# TEXT PROVIDED
——
This sermon was given on September 21, 2003 at

the Unitarian Universalist Church of Annapolis by

the Rev. Fredric J. Muir.

 

Married to Amazement

 

 

Last week, before Isabel arrived, I was telling a group here at the church that I actually find some comfort in the affirming nature of these kinds of “weather events.”  This is what I meant: There is so little in our lives that we don’t have control over, or think that we have control over.  But acts of nature like last February’s blizzard or last week’s Isabel, remind us that there are and will be significant, tumultuous disruptions to our human-centered view of living.  There have been and will be periods that force us to pause and assess, and remember that we are merely passing through this world on a schedule not of our own design or creation.  And in this loss of control, I take some comfort knowing I cannot plan it all, I am not responsible, all I can do is sit back, let it happen, and react.

          Three reactions during these events – three reactions to anything in life – are named by Alan Jones and John O’Neil in their book Seasons of Grace.  One is “Damn!” an expression usually associated with anger or fear; it doesn’t produce anything positive, but often is draining of your energy.  And then there’s the reaction characterized by “Help!” which they say isn’t used enough; unlike “Damn!” which isolates you from others, “Help” has the ability to engage you in a relationship with others.  Where “Damn!” curses life, “Help!” says, I want to live, but can’t do it alone.

          Then there’s a third response.  It’s this response that Mary Oliver speaks about in a poem, the poem from which I take my sermon title.  She calls her poem “When Death Comes:”
——
# DATASET EXCERPT
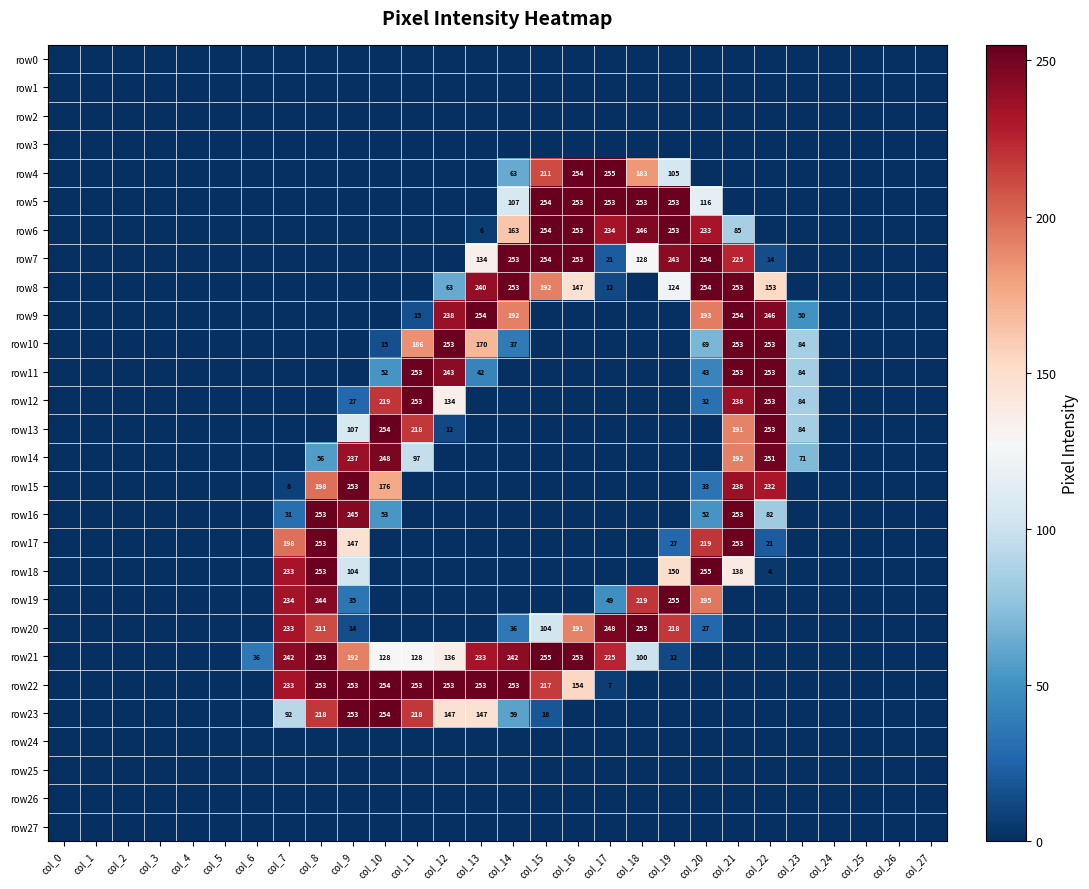

The value of row18 at col_22 is 4. True or false?

True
——
# PROBLEMS AND TASKS
(1) According to the sermon, what is the title of the book by Alan Jones and John O'Neil that names three reactions?
(2) Based on the sermon, decide whether each statement agrees with it: (a) The sermon was given at the Unitarian Universalist Church of Annapolis. (b) The reaction "Help!" isolates a person from others. (c) The sermon's title is taken from a poem by Mary Oliver.
(3) Reproduce the part of the sermon that opens with the words containing "Three reactions during" and closes with "do it alone.", swapping "relationship" for "connection".

# SOLUTIONS TO THE TASKS
(1) Seasons of Grace

(2)
(a) Yes: "This sermon was given on September 21, 2003 at the Unitarian Universalist Church of Annapolis"
(b) No: "unlike “Damn!” which isolates you from others, “Help” has the ability to engage you in a relationship with others"
(c) Yes: "Mary Oliver speaks about in a poem, the poem from which I take my sermon title"

(3)
Three reactions during these events – three reactions to anything in life – are named by Alan Jones and John O’Neil in their book Seasons of Grace.  One is “Damn!” an expression usually associated with anger or fear; it doesn’t produce anything positive, but often is draining of your energy.  And then there’s the reaction characterized by “Help!” which they say isn’t used enough; unlike “Damn!” which isolates you from others, “Help” has the ability to engage you in a connection with others.  Where “Damn!” curses life, “Help!” says, I want to live, but can’t do it alone.